Вот тогда у ворот рядом с фонарем (огненный "э 13") прилипла белая таблица и странная надпись на ней: "Рабкоммуна". Во всех 75 квартирах оказался невиданный люд. Пианино умолкли, но граммофоны были живы и часто пели зловещими голосами. Поперек гостиных протянулись веревки, а на них сырое белье. Примусы шипели по-змеиному, и днем и ночью плыл по лестницам щиплющий чад. Из всех кронштейнов лампы исчезли, и наступал ежевечерне мрак. В нем спотыкались тени с узлом и тоскливо вскрикивали:
– Мань, а Ма-ань! Где ж ты? Черт те возьми!
В квартире 50 в двух комнатах вытопили паркет. Лифты... Да, впрочем, что тут рассказывать...
– -------
Но было чудо: Эльпит-Рабкоммуну топили.
Дело в том, что в полуподвальной квартире, в двух комнатах, остался... Христи.

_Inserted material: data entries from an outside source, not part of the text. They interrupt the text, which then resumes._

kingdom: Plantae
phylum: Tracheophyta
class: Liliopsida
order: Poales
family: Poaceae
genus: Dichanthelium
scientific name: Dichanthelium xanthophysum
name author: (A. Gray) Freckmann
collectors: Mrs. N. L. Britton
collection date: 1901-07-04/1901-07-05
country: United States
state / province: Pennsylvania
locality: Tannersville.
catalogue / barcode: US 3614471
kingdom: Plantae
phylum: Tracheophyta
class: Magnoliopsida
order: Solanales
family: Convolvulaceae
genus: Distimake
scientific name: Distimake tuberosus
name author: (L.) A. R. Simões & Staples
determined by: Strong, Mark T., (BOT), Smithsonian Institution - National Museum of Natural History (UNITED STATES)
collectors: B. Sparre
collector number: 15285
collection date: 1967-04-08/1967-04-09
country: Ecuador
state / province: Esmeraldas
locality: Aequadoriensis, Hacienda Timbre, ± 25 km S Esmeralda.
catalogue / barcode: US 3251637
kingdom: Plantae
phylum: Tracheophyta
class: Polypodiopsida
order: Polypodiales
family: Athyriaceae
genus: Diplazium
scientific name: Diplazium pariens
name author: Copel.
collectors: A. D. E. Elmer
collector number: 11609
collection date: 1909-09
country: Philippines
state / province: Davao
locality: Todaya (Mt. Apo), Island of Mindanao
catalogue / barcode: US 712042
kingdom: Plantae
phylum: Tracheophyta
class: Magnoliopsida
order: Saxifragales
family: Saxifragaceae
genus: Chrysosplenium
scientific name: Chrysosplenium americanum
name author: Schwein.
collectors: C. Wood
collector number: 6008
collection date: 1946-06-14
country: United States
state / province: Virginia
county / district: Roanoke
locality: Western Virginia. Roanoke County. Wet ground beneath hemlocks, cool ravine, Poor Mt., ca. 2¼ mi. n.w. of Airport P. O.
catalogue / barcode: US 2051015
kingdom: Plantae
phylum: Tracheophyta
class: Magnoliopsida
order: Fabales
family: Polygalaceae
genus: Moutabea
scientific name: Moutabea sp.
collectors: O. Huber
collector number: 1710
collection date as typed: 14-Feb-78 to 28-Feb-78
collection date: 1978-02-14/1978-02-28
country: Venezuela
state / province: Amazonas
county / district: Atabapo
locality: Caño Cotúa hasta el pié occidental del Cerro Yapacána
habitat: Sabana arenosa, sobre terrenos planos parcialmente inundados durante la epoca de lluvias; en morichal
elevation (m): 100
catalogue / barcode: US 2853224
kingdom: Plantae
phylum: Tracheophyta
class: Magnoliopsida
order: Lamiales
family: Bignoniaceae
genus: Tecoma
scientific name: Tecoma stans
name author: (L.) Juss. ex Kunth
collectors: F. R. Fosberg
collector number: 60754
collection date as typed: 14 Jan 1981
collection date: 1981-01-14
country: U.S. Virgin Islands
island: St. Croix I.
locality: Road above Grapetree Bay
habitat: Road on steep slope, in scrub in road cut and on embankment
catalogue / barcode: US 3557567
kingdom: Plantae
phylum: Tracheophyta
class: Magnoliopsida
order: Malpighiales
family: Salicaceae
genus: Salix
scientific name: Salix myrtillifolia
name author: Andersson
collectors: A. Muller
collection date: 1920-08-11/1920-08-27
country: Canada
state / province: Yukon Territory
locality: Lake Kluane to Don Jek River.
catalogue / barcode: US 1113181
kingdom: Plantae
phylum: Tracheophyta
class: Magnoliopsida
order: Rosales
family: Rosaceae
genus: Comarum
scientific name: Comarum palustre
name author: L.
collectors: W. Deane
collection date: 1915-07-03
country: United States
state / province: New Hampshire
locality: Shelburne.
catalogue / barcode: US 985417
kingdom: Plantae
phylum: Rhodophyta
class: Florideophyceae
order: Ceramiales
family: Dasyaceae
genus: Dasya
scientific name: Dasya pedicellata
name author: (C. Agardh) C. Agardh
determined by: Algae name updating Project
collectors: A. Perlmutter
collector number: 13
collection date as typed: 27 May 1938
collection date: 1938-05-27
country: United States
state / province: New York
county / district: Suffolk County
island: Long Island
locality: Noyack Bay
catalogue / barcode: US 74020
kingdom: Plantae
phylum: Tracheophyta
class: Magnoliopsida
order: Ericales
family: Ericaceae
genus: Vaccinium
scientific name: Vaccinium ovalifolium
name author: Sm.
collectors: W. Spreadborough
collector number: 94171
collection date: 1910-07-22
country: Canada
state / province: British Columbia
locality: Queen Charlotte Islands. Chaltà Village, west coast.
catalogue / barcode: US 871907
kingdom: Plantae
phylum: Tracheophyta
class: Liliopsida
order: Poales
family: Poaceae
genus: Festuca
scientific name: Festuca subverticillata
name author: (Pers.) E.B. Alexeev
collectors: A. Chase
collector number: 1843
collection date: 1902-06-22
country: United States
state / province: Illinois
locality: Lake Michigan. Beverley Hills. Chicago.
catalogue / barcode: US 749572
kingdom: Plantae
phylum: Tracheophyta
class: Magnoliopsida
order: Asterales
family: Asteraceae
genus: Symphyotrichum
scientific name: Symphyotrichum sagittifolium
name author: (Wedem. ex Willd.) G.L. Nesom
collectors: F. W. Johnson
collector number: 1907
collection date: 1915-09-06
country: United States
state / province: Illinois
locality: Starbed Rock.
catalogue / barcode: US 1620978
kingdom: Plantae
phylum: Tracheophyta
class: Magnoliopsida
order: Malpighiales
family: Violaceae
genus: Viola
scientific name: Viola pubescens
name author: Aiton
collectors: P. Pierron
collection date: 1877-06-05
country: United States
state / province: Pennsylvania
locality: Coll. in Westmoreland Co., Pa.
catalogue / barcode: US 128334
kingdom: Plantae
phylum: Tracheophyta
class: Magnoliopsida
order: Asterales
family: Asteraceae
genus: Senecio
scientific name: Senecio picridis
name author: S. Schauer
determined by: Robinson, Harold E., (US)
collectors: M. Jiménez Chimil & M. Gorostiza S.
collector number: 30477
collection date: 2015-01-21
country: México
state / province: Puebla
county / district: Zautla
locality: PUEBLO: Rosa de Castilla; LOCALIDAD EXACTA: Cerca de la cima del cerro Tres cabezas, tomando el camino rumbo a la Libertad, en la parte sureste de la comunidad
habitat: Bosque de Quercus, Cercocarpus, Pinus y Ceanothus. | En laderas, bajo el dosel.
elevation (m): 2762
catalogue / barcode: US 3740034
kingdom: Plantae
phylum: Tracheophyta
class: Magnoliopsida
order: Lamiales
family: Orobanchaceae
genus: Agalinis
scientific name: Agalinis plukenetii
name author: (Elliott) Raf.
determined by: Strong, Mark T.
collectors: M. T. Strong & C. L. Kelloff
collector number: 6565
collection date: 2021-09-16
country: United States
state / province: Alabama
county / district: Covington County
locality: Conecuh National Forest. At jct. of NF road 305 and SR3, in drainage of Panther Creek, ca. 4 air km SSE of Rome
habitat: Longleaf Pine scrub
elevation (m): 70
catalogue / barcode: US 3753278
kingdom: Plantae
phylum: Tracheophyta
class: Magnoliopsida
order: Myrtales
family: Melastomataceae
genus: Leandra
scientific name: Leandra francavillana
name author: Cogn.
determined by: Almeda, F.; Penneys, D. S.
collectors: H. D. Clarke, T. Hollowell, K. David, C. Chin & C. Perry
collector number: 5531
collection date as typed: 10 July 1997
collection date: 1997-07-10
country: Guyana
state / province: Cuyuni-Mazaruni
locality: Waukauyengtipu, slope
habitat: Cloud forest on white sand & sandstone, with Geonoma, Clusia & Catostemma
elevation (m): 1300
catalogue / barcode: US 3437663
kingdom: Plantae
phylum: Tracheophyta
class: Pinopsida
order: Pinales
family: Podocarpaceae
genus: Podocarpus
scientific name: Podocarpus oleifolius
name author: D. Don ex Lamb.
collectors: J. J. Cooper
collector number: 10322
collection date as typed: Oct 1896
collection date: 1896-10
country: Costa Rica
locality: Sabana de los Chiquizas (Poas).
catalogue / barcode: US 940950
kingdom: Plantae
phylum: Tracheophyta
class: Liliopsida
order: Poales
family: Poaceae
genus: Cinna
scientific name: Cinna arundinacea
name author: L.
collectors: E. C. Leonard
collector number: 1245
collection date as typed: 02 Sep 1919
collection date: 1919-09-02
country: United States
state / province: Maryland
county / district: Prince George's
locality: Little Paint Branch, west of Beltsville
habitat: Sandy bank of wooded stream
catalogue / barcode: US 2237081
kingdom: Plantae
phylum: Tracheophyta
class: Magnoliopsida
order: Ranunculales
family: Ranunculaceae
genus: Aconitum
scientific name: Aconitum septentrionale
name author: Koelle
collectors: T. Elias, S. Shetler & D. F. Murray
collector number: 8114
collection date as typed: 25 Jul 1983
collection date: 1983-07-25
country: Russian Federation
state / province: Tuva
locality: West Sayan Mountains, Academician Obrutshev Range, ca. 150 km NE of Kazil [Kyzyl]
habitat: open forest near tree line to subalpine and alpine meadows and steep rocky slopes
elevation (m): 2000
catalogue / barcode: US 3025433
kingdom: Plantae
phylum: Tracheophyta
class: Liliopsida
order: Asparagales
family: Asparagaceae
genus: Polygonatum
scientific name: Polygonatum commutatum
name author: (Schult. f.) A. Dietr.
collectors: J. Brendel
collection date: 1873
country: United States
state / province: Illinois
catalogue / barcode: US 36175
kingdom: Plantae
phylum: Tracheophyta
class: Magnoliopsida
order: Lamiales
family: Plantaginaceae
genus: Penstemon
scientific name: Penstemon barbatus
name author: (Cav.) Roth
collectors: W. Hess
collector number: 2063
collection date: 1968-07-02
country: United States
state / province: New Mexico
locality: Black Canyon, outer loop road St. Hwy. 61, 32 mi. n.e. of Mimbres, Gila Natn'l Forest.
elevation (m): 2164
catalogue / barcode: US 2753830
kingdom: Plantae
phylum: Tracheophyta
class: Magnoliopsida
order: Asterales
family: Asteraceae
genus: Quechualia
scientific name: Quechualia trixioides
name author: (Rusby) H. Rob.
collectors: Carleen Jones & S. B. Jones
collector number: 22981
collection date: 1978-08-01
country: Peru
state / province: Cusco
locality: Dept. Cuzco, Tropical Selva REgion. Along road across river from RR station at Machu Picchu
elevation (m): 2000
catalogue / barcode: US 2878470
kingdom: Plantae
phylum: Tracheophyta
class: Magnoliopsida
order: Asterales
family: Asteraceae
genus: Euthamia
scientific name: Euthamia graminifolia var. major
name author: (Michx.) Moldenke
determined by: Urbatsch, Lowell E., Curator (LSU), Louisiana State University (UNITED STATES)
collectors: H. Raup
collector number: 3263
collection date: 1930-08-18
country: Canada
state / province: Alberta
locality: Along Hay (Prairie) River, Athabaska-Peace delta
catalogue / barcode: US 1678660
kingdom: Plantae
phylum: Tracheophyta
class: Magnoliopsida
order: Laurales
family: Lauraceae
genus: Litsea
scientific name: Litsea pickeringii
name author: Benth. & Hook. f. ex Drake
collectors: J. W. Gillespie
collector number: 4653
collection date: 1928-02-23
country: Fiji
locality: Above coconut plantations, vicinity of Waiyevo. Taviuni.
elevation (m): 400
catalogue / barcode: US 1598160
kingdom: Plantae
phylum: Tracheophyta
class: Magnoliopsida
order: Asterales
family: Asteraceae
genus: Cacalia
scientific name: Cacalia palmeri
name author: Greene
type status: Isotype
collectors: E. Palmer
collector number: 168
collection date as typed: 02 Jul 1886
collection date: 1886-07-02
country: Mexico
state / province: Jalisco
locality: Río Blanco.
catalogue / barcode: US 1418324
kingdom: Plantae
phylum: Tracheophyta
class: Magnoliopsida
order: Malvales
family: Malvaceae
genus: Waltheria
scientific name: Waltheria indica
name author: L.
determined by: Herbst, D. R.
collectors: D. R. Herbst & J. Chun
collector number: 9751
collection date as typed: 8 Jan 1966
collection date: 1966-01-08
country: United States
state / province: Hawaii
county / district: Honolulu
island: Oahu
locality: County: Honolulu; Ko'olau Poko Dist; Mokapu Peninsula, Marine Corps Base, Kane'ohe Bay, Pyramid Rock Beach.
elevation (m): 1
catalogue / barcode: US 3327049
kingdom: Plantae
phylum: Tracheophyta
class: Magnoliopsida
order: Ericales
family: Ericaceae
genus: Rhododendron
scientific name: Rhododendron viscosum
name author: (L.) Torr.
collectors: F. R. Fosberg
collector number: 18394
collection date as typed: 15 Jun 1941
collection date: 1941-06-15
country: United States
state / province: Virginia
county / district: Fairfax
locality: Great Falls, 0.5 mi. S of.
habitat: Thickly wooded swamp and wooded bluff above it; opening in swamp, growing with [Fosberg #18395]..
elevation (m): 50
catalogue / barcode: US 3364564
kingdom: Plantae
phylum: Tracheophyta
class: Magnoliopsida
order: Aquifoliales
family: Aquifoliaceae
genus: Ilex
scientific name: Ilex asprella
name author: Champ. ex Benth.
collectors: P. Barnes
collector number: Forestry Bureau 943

Те три человека, которым досталась львиная доля эльпитовских ковров и которые вывесили на двери Де-Баррейна в бельэтаже лоскуток: "Правление", поняли, что без Христи дом Рабкоммуны не простоит и месяца. Рассыплется. И матово-черного дельца в фуражке с лакированным козырьком оставили за зелеными занавесками в полуподвале. Чудовищное соединение: с одной стороны, шумное, заскорузлое правление, с другой - "смотритель"! Это Христи-то! Но это было прочнейшее в мире соединение. Христи был именно тот человек, который не менее правления желал, чтобы Рабкоммуна стояла бы невредимо мышастой громадой, а не упала бы в прах.
И вот Христи не только не обидели, но положили ему жалованье. Ну, правда, ничтожное. Около 1/10 того, что платил ему Эльпит, без всяких признаков жизни сидящий в двух комнатушках на другом конце Москвы.
– Черт с ними, с унитазами, черт с проводами!
– страстно говорил Эльпит, сжимая кулаки.
– Но лишь бы топить. Сохранить главное. Борис Самойлович, сберегите мне дом, пока все это кончится, и я сумею вас отблагодарить! Что? Верьте мне!
Христи верил, кивал стриженой седеющей головой и уезжал после доклада хмурый и озабоченный. Подъезжая, видел в воротах правление и закрывал глаза от ненависти, бледнел. Но это только миг. А потом улыбался. Он умел терпеть.
А главное - топить. И вот добывали ордера, нефть возили. Трубы нагревались. 12o, 12o! Если там, откуда получали нефть, что-то заедало, крупно платился Эльпит. У него горели глаза.
– Ну, хорошо... Я заплачу. Дайте обоим и секретарю. Что? Перестать? О, нет, нет! Ни на минуту...
– -------
Христи был гениален. В среднем корпусе, в пятом этаже, на квартиру, в которой когда-то студия была, табу наложил.
– Нилушкина Егора туда вселить...
– Нет уж, товарищи, будьте добры. Мне без хозяйственного склада нельзя. Для дома ведь, для вас же.